Analysis of Thoreau's "Civil Disobedience", "Walden", and "Walking".
Henry David Thoreau said of himself "I am a Schoolmaster – a Private Tutor, a Surveyor – a Gardener, a Farmer – a Painter, I mean a House Painter, a Carpenter, a Mason, a Day-Laborer, a Pencil-Maker, a Glass-paper Maker, a Writer, and sometimes a Poetaster (The Correspondence of Henry David Thoreau 186). His critics, his contemporaries then and now, casual readers or students of literature may classify Thoreau differently, among the champions of justice, individual rights, transcendentalist's, social reformers, and naturalists. Nevertheless, most notable is his place in history as an acclaimed writer. To analyze and better understand his prose, it is necessary to be acquainted with some key points in Thoreau's life and the political, social, economic, and environmental atmosphere of 19th century antebellum America.

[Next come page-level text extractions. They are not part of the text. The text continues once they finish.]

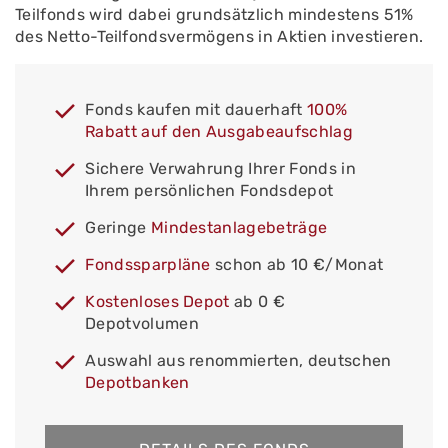
Teilfonds wird dabei grundsätzlich mindestens 51%
des Netto-Teilfondsvermögens in Aktien investieren.
Fonds kaufen mit dauerhaft
100%
Rabatt auf den Ausgabeaufschlag
Sichere Verwahrung Ihrer Fonds in
Ihrem persönlichen Fondsdepot
Geringe
Mindestanlagebeträge
Fondssparpläne
schon ab 10 €/Monat
Kostenloses Depot
ab 0 €
Depotvolumen
Auswahl aus renommierten, deutschen
Depotbanken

America was in a period of major change in the eighteenth and nineteenth centuries. It was a notable period of expansion, change, and social, political, and economic inequities, with slavery at the forefront. Mechanization changed the nature of work and the role of labor. Transportation changed with the advent of the steam engine and transcontinental railway. The population was growing and changing partly because of reform and revolution in Europe. "Manifest Destiny" accelerated westward migration as well as dissent within the American government and between itself and its citizens. There was increased industrialization and urbanization in the North causing economic hardship in agricultural areas of the country such as the South. The issue of slavery would divide the country and throw it into civil war. Thoreau would write in difficult times.
On 12 July 1817 in Concord, Massachusetts, John Thoreau and Cynthia Dunbar Thoreau, give birth to a baby boy they name David Henry Thoreau.